1 (12 oz.) bag Cavatelli
2 links Italian sausage (Sweet, Hot or 1 of each) (I used sweet)
1 med. - lg. Onion
6-8 cloves Fresh garlic, or to taste, sliced, grated or paste
2 med. Bell peppers (red, yellow, orange or green; or combo) (I used 1 red & 1 yellow)
1 (16.5 oz.) Multi-colored Heirloom cherry tomatoes or Heirloom mini tomatoes
Extra virgin Olive Oil, as needed 
Salt, to taste
Ground pepper, to taste
All Purpose seasoning (I use my House blend)
Red pepper flakes, to taste
Oregano, to taste 
Basil, to taste (Optional)
1 (6 oz.) can tomato paste
Splash of burgundy wine
Pasta water, to thin if necessary
Fresh grated Parmesan Reggiano & Pecorino Romano cheeses

Remove sausage from casing and place in large skillet. 
Break sausage up and add enough water to come half way up sausage (do not cover sausage with water). 
Bring water to boil then lower to gentle boil.
Allow water to evaporate stirring meat occasionally.
When meat begins to sizzle stir and allow to brown.
Bring pot of salted water to a boil and cook Cavatelli.
When meat is brown add onions and enough oil to sauté vegetables.
When onions are soft add garlic, peppers and tomatoes.
Season to taste.
Allow vegetables to soften (add oil if needed); stirring occasionally.
When soft add tomato paste and wine. 
Stir to break up/dissolve tomato paste.
Add drained cooked cavatelli and stir to combine.
Taste and adjust seasoning if necessary. 
Add more wine or pasta water to thin if necessary.
Serve and top with Parmesan Reggiano & Pecorino Romano cheeses.


----------



## Kayelle (Jul 25, 2019)

Looks and sounds good MsM.Thank you. It's something like my lazy version I made for dinner last night...

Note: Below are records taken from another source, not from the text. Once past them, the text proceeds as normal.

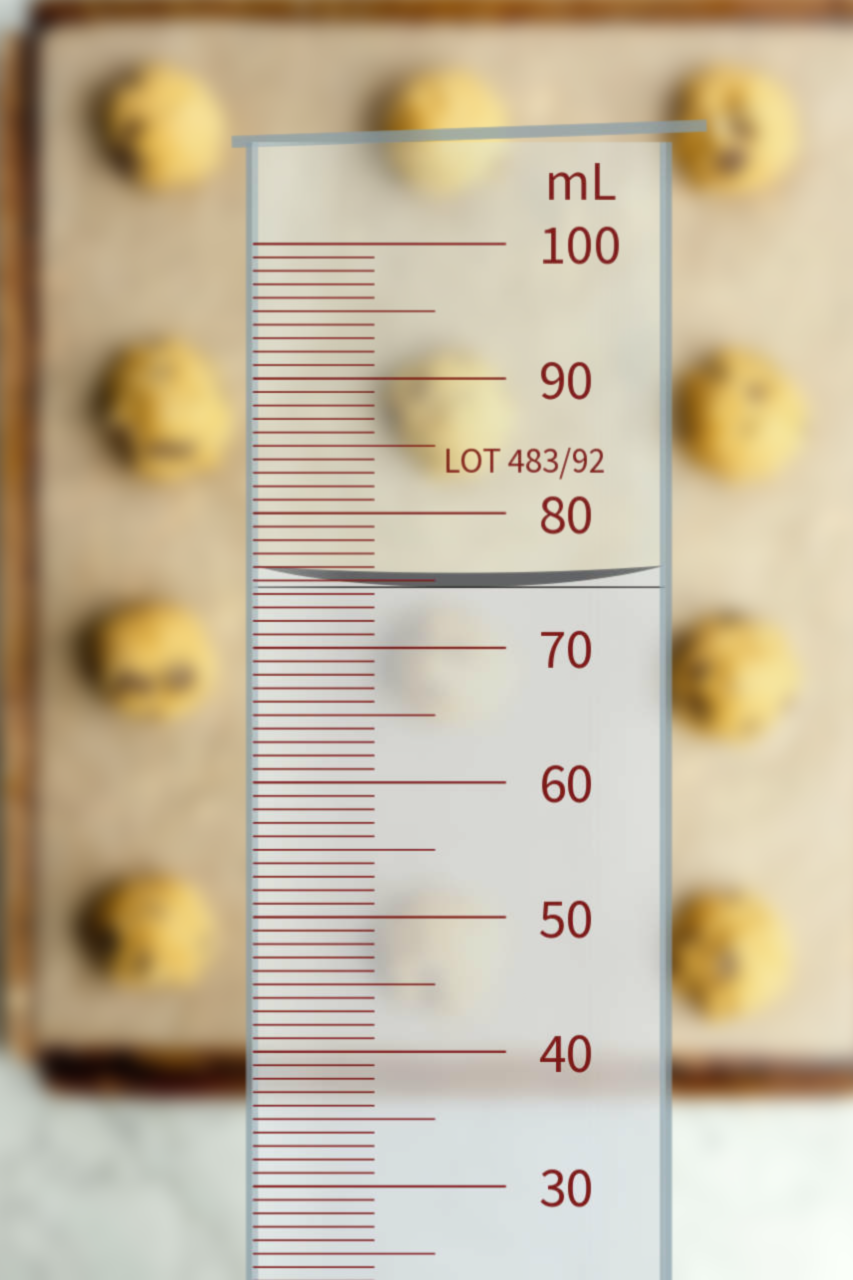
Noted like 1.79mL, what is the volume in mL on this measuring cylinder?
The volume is 74.5mL
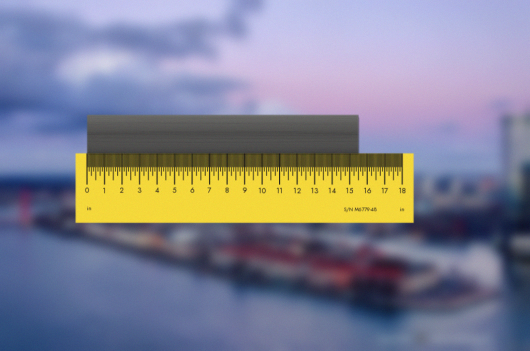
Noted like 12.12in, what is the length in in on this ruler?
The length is 15.5in
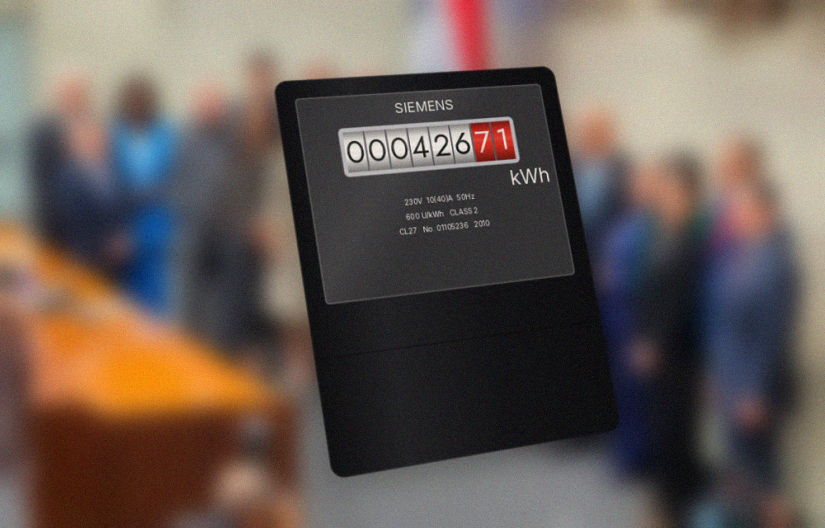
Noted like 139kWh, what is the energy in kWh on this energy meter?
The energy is 426.71kWh
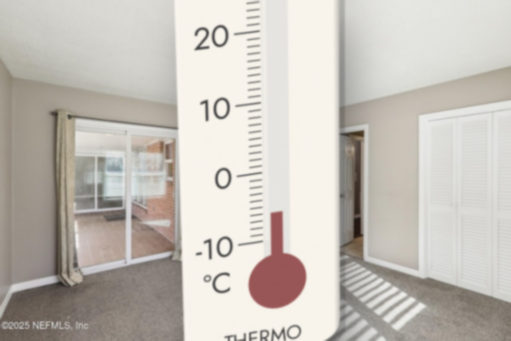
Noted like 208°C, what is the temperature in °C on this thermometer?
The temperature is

> I used a can of Hunt's Pasta Sauce, with the leftover chopped up  grilled veggies and Italian sausages from a few nights ago. The wine,  fresh chopped parsley and orecchiette pasta turned it all into a tasty  and easy meal with some garlic toast on the side.


----------



## msmofet (Jul 25, 2019)

Kayelle said:


> Looks and sounds good MsM.Thank you. It's something like my lazy version I made for dinner last night...


 Thank you K.

I also noticed that we made almost the same meal. It was really strange. I guess great minds or cooks ... 

This was the first time I made this and everyone liked it. I was very surprised. LOL Hub and I love sausage, peppers and onions with bread to dip (no pasta or cherry tomatoes) but DD's not so much. I was basically trying to make everyone happy. I will definitely be making this again.


----------



## Kayelle (Jul 25, 2019)

msmofet said:


> Thank you K.
> 
> I also noticed that we made almost the same meal. It was really strange. I guess great minds or cooks ...
> 
> This was the first time I made this and everyone liked it. I was very surprised. LOL Hub and I love sausage, peppers and onions with bread to dip (no pasta or cherry tomatoes) but DD's not so much. I was basically trying to make everyone happy. I will definitely be making this again.




I forgot to mention, I added a can of sliced black olives to mine. The leftover grilled veggies also had zucchini and mushrooms too. Along with you, we really enjoyed the chunky vegetables in the mix.


----------